# Task
Reproduce every line of text in the material below verbatim, leaving out the pictures.

Dataset entries:
----------

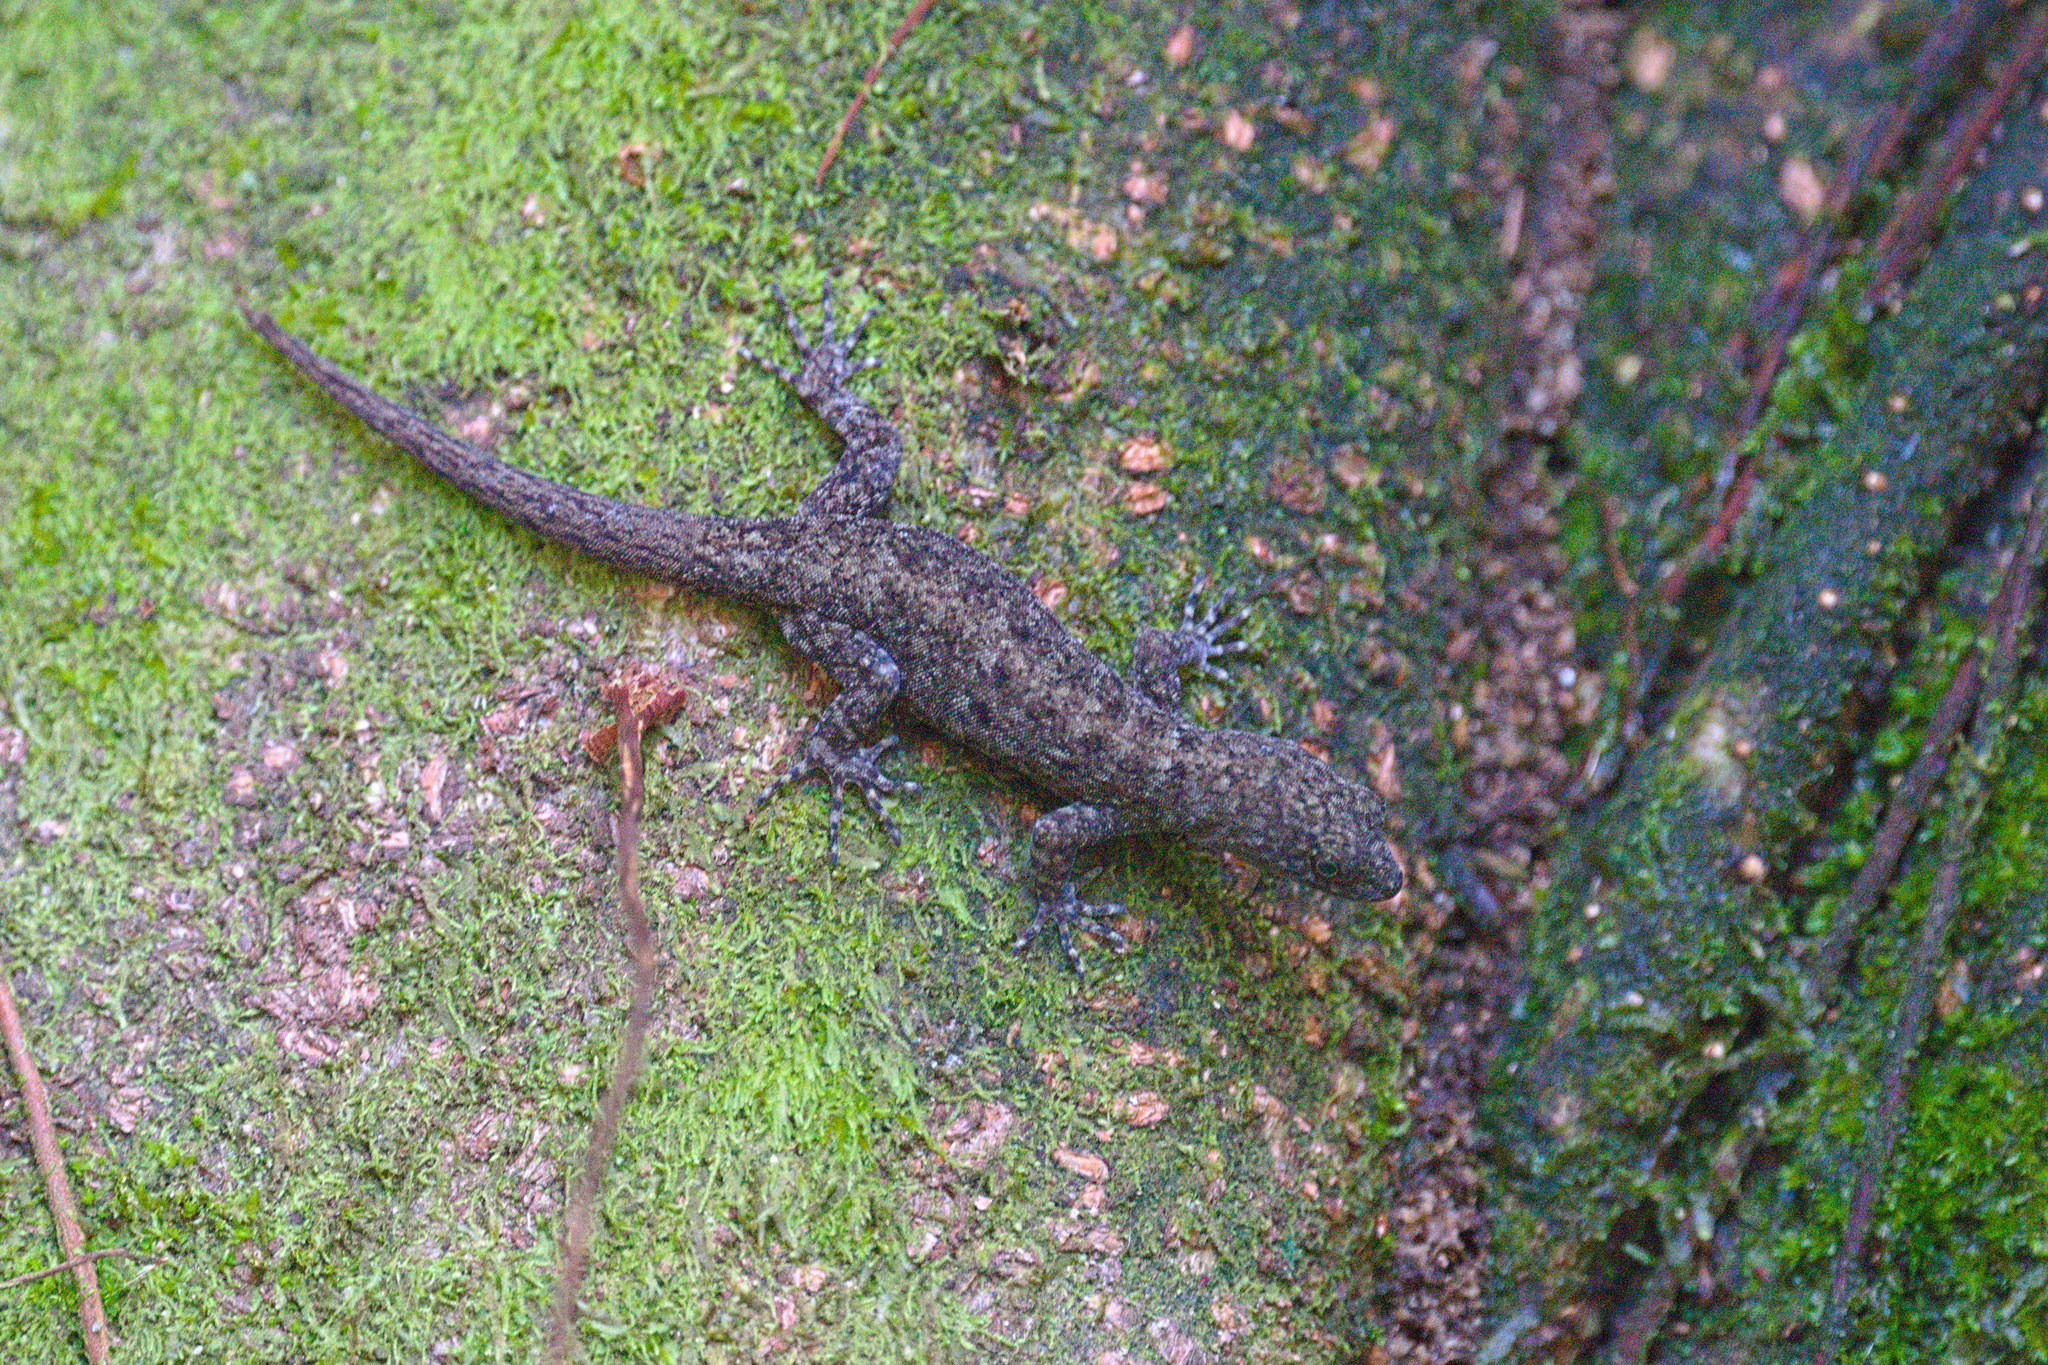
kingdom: Animalia
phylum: Chordata
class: Squamata
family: Sphaerodactylidae
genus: Gonatodes
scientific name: Gonatodes albogularis
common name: Yellow-headed gecko
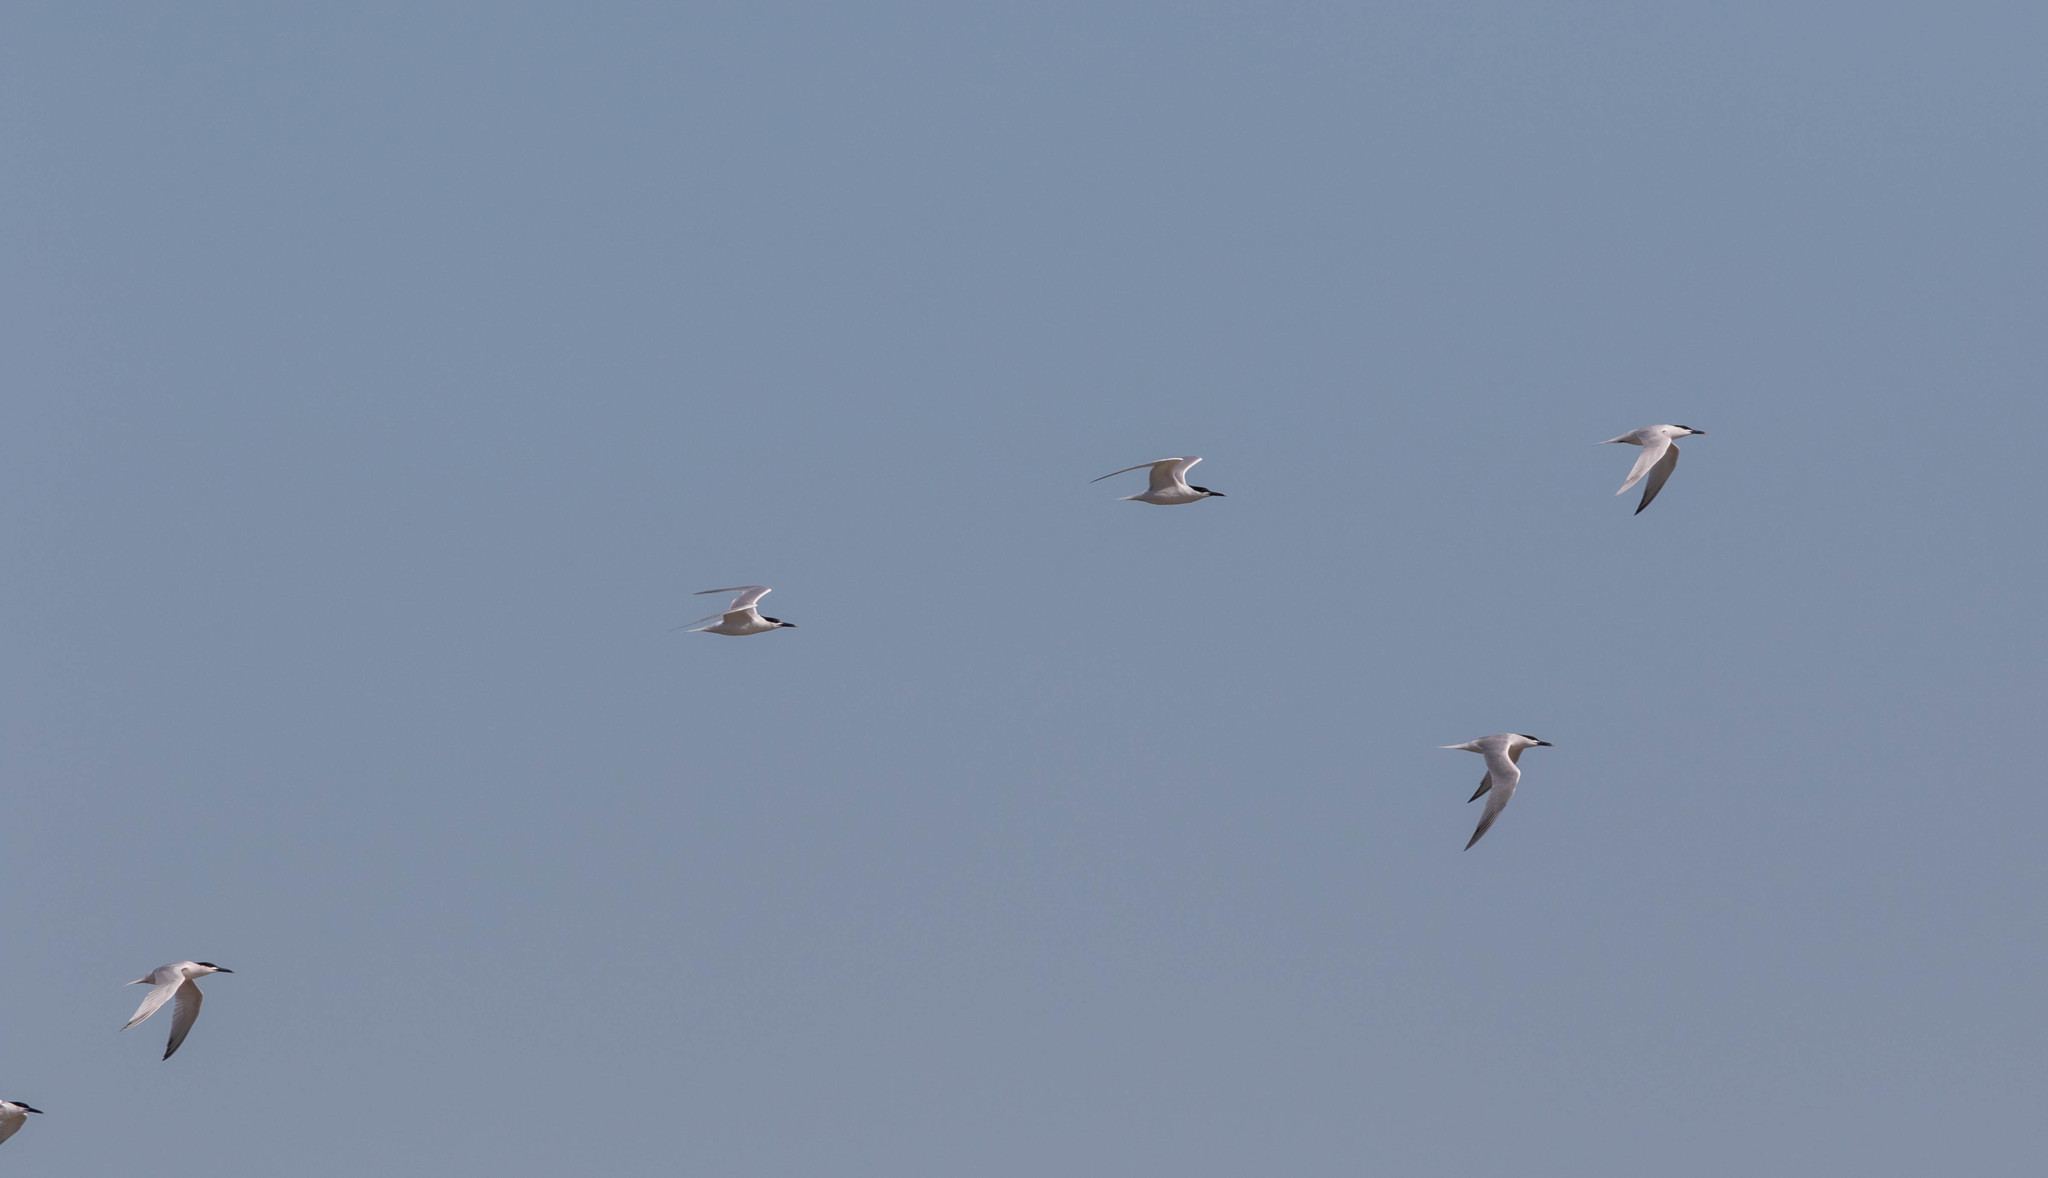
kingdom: Animalia
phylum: Chordata
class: Aves
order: Charadriiformes
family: Laridae
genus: Thalasseus
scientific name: Thalasseus sandvicensis
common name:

----------

# Reply
kingdom: Animalia
phylum: Chordata
class: Squamata
family: Sphaerodactylidae
genus: Gonatodes
scientific name: Gonatodes albogularis
common name: Yellow-headed gecko
kingdom: Animalia
phylum: Chordata
class: Aves
order: Charadriiformes
family: Laridae
genus: Thalasseus
scientific name: Thalasseus sandvicensis
common name:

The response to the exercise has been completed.